(Required action): Repeat the records below exactly as they appear.

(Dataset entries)
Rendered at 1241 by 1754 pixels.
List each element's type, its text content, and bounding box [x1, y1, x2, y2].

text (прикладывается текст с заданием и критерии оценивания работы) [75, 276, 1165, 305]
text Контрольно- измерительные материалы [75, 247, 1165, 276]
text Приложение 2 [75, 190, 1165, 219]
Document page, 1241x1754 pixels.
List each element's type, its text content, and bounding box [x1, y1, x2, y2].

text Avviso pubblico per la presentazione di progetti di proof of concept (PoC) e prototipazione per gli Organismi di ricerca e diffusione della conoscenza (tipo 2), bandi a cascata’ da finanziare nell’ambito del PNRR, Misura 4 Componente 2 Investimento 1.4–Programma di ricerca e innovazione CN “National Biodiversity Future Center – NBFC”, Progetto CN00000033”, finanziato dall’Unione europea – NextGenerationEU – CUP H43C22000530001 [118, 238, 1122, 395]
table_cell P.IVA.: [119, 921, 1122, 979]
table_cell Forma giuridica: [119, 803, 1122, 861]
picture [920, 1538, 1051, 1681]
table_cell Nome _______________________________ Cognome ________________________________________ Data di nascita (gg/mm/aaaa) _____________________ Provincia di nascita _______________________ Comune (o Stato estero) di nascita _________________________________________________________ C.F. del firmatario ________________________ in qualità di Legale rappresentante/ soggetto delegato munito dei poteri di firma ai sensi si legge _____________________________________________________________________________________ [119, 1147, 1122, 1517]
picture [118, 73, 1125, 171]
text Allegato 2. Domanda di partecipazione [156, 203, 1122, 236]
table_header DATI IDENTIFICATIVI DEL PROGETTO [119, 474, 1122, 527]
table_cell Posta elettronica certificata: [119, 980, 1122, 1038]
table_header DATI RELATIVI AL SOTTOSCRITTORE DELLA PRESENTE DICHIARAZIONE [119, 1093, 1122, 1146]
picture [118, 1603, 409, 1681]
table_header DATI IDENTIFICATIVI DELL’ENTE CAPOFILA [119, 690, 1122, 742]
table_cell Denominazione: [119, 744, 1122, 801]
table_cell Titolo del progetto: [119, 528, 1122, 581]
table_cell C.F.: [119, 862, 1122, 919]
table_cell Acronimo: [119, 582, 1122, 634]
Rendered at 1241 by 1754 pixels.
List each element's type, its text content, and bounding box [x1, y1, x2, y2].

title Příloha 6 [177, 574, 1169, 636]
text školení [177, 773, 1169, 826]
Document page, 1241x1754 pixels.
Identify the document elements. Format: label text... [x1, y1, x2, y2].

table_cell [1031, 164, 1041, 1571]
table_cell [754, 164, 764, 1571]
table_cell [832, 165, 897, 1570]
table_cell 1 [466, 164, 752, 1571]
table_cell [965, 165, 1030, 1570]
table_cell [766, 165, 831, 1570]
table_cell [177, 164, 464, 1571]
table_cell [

(Output):
Rendered at 1241 by 1754 pixels.
List each element's type, its text content, and bounding box [x1, y1, x2, y2].

text (прикладывается текст с заданием и критерии оценивания работы) [75, 276, 1165, 305]
text Контрольно- измерительные материалы [75, 247, 1165, 276]
text Приложение 2 [75, 190, 1165, 219]
Document page, 1241x1754 pixels.
List each element's type, its text content, and bounding box [x1, y1, x2, y2].

text Avviso pubblico per la presentazione di progetti di proof of concept (PoC) e prototipazione per gli Organismi di ricerca e diffusione della conoscenza (tipo 2), bandi a cascata’ da finanziare nell’ambito del PNRR, Misura 4 Componente 2 Investimento 1.4–Programma di ricerca e innovazione CN “National Biodiversity Future Center – NBFC”, Progetto CN00000033”, finanziato dall’Unione europea – NextGenerationEU – CUP H43C22000530001 [118, 238, 1122, 395]
table_cell P.IVA.: [119, 921, 1122, 979]
table_cell Forma giuridica: [119, 803, 1122, 861]
picture [920, 1538, 1051, 1681]
table_cell Nome _______________________________ Cognome ________________________________________ Data di nascita (gg/mm/aaaa) _____________________ Provincia di nascita _______________________ Comune (o Stato estero) di nascita _________________________________________________________ C.F. del firmatario ________________________ in qualità di Legale rappresentante/ soggetto delegato munito dei poteri di firma ai sensi si legge _____________________________________________________________________________________ [119, 1147, 1122, 1517]
picture [118, 73, 1125, 171]
text Allegato 2. Domanda di partecipazione [156, 203, 1122, 236]
table_header DATI IDENTIFICATIVI DEL PROGETTO [119, 474, 1122, 527]
table_cell Posta elettronica certificata: [119, 980, 1122, 1038]
table_header DATI RELATIVI AL SOTTOSCRITTORE DELLA PRESENTE DICHIARAZIONE [119, 1093, 1122, 1146]
picture [118, 1603, 409, 1681]
table_header DATI IDENTIFICATIVI DELL’ENTE CAPOFILA [119, 690, 1122, 742]
table_cell Denominazione: [119, 744, 1122, 801]
table_cell Titolo del progetto: [119, 528, 1122, 581]
table_cell C.F.: [119, 862, 1122, 919]
table_cell Acronimo: [119, 582, 1122, 634]
Rendered at 1241 by 1754 pixels.
List each element's type, its text content, and bounding box [x1, y1, x2, y2].

title Příloha 6 [177, 574, 1169, 636]
text školení [177, 773, 1169, 826]
Document page, 1241x1754 pixels.
Identify the document elements. Format: label text... [x1, y1, x2, y2].

table_cell [1031, 164, 1041, 1571]
table_cell [754, 164, 764, 1571]
table_cell [832, 165, 897, 1570]
table_cell 1 [466, 164, 752, 1571]
table_cell [965, 165, 1030, 1570]
table_cell [766, 165, 831, 1570]
table_cell [177, 164, 464, 1571]
table_cell [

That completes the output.